▸ **Task to complete**
The lines wanted are those in the data below that include "interesse".

▸ **Data records**

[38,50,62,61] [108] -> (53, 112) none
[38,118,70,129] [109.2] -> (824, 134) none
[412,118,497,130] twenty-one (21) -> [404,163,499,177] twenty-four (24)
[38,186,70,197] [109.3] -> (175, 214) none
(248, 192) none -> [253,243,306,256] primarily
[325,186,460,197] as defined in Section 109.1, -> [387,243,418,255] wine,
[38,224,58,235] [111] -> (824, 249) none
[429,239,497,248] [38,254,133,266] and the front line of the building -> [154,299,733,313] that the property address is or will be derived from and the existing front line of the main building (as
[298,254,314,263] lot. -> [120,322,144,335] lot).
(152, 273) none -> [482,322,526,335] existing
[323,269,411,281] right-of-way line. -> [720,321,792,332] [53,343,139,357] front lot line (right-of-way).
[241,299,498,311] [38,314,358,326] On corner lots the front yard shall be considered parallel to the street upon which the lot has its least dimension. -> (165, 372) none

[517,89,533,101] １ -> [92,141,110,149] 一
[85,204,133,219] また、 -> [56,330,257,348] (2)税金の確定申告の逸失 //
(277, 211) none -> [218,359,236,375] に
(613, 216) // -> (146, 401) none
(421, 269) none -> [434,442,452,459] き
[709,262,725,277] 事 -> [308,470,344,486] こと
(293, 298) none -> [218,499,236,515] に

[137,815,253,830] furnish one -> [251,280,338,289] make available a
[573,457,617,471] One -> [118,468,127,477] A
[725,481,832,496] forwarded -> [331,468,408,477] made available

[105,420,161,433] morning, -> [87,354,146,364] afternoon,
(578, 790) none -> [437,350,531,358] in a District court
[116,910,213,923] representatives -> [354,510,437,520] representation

--

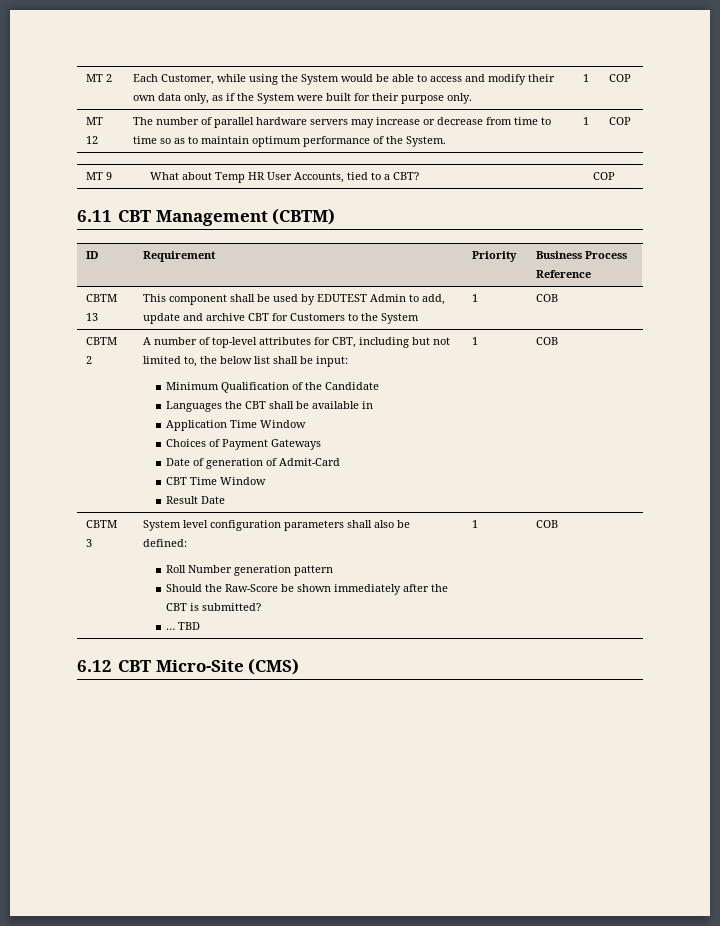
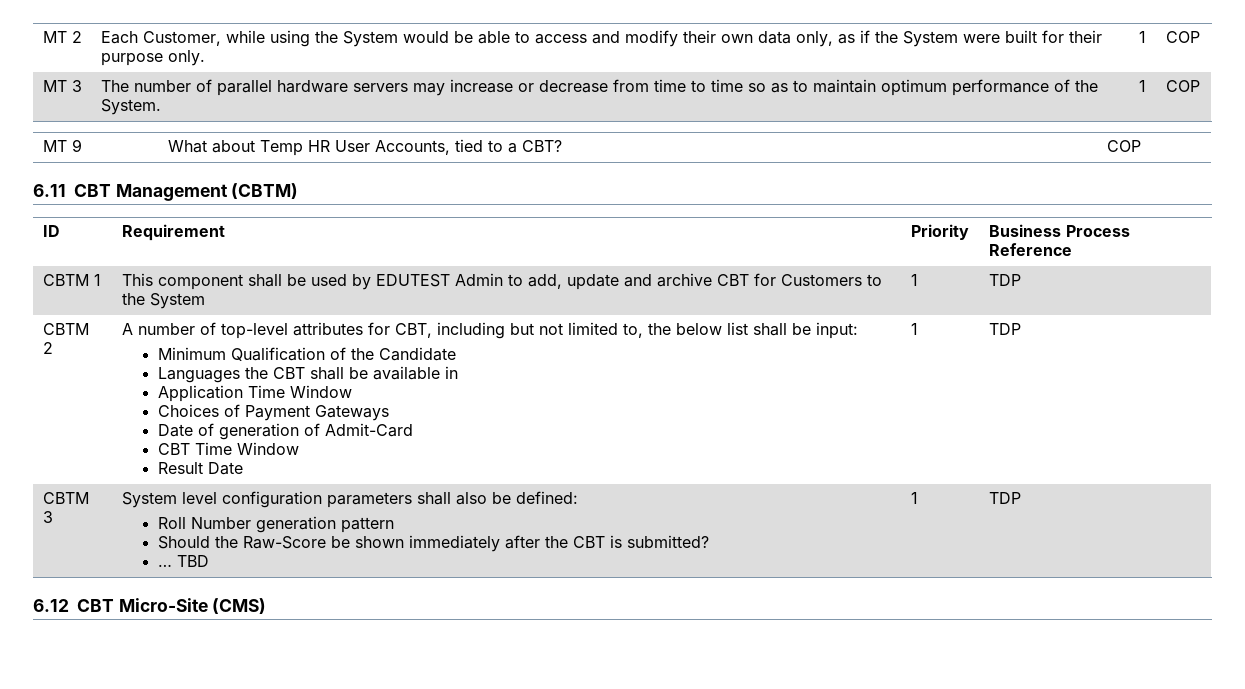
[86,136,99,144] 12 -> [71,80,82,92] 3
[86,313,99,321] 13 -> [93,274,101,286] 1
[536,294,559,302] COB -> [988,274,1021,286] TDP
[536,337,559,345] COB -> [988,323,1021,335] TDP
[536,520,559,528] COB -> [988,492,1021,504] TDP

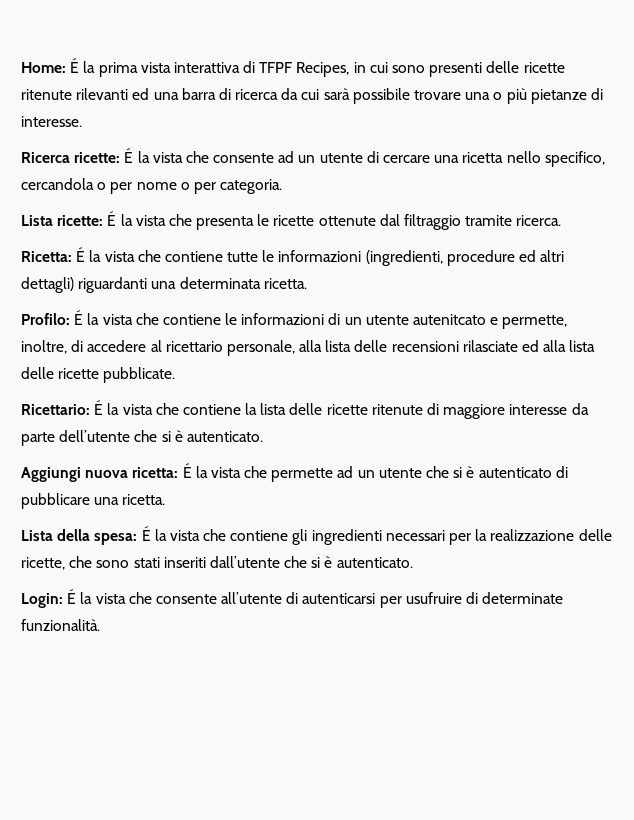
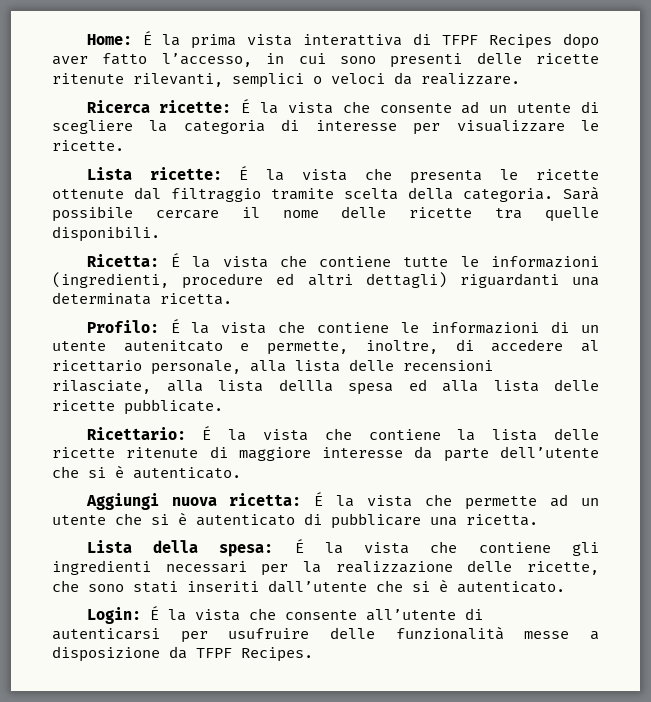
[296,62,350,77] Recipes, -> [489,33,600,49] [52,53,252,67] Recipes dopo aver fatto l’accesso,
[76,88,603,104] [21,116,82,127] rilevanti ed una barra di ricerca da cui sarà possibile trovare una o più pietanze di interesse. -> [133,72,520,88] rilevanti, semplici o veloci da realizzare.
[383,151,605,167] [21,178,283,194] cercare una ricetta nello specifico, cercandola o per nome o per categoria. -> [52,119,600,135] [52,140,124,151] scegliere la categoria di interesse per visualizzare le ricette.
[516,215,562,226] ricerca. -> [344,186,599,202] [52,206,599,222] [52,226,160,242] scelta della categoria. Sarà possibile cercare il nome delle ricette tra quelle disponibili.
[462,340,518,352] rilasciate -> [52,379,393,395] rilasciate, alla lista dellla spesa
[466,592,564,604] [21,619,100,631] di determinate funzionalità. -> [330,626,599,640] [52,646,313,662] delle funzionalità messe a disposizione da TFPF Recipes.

▸ **Written answer**
[76,88,603,104] [21,116,82,127] rilevanti ed una barra di ricerca da cui sarà possibile trovare una o più pietanze di interesse. -> [133,72,520,88] rilevanti, semplici o veloci da realizzare.
[383,151,605,167] [21,178,283,194] cercare una ricetta nello specifico, cercandola o per nome o per categoria. -> [52,119,600,135] [52,140,124,151] scegliere la categoria di interesse per visualizzare le ricette.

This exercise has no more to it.